MacDowell told People that embracing rather than hiding her age has actually been a boon for her acting career.

“I feel like my career is actually doing really well right now because I’ve dove into being an older woman and accepted it,” she said, adding that she loves landing “complex older woman” roles, including the bipolar mother in Netflix’s hit series “Maid” and the family matriarch in Hallmark’s “The Way Home.”

“I don’t need to pretend that I’m young anymore because I’m not young, obviously,” she said.

But she’s well aware that there’s lots of room for growth, and she plans to keep fighting for a seat at the table in an industry that favors youth.

She said, “I just think that’s going to help me, and you have to dig in and make your characters more complex too.

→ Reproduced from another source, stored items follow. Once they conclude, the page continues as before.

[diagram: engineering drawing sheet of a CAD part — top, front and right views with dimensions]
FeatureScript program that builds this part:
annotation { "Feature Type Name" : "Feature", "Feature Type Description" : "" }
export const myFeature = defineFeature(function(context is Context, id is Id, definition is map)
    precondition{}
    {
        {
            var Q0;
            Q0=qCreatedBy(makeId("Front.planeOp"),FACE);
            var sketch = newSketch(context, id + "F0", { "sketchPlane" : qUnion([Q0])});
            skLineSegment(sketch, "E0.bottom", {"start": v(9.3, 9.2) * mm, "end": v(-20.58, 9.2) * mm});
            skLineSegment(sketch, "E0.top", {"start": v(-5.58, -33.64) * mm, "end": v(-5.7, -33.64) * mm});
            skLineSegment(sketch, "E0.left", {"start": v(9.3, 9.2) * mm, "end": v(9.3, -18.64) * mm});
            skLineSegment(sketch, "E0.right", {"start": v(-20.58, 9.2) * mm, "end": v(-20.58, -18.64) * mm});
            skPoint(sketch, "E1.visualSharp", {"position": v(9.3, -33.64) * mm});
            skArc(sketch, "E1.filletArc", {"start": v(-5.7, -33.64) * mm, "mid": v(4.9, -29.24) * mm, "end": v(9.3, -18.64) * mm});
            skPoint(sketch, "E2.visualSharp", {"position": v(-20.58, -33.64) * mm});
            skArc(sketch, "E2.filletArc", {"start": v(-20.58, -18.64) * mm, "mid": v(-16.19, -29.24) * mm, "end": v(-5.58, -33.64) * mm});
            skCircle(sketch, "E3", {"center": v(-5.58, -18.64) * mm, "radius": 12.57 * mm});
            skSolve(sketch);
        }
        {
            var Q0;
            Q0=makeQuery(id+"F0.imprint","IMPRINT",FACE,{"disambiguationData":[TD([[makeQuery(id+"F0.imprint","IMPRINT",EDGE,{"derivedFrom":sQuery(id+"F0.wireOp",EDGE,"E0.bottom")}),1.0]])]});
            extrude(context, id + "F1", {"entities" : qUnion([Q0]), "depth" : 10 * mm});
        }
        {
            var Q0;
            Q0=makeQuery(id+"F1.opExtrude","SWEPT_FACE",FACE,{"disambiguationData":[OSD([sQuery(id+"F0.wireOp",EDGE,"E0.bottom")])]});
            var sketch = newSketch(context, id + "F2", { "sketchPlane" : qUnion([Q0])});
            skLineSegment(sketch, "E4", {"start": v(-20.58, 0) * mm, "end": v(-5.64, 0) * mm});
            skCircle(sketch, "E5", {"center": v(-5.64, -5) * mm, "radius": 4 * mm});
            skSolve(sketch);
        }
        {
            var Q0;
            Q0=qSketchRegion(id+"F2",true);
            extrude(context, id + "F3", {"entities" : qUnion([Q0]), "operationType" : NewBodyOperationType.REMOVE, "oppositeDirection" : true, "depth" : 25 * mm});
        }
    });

You have to struggle and fight with people to make them. You have to fight for what you know. I fight for what I know as an older woman, what I know to be true.”

On “The Way Home,” which has been renewed for a second season, she loves working and bonding with a multigenerational cast, she told Next Avenue in December.

“I’m working with a bunch of young people now, and I think particularly the older you get, there’s a connection and a curiosity about each other because you’re at different ends of the spectrum,” she said. “If you’re talking about people in their 20s, I think they want to connect and understand you and see who you are. I think the more authentic I am with my age, the more interested they are.”

Moving forward, she told the outlet, she has big goals for the entertainment industry when it comes to embracing aging for all.

“I would like to see more acting roles that show women aging,” she said. “I would like to visually see it in advertising, in films, and in television. Men get to age, and women need to be able to age as well. That’s it in a nutshell.”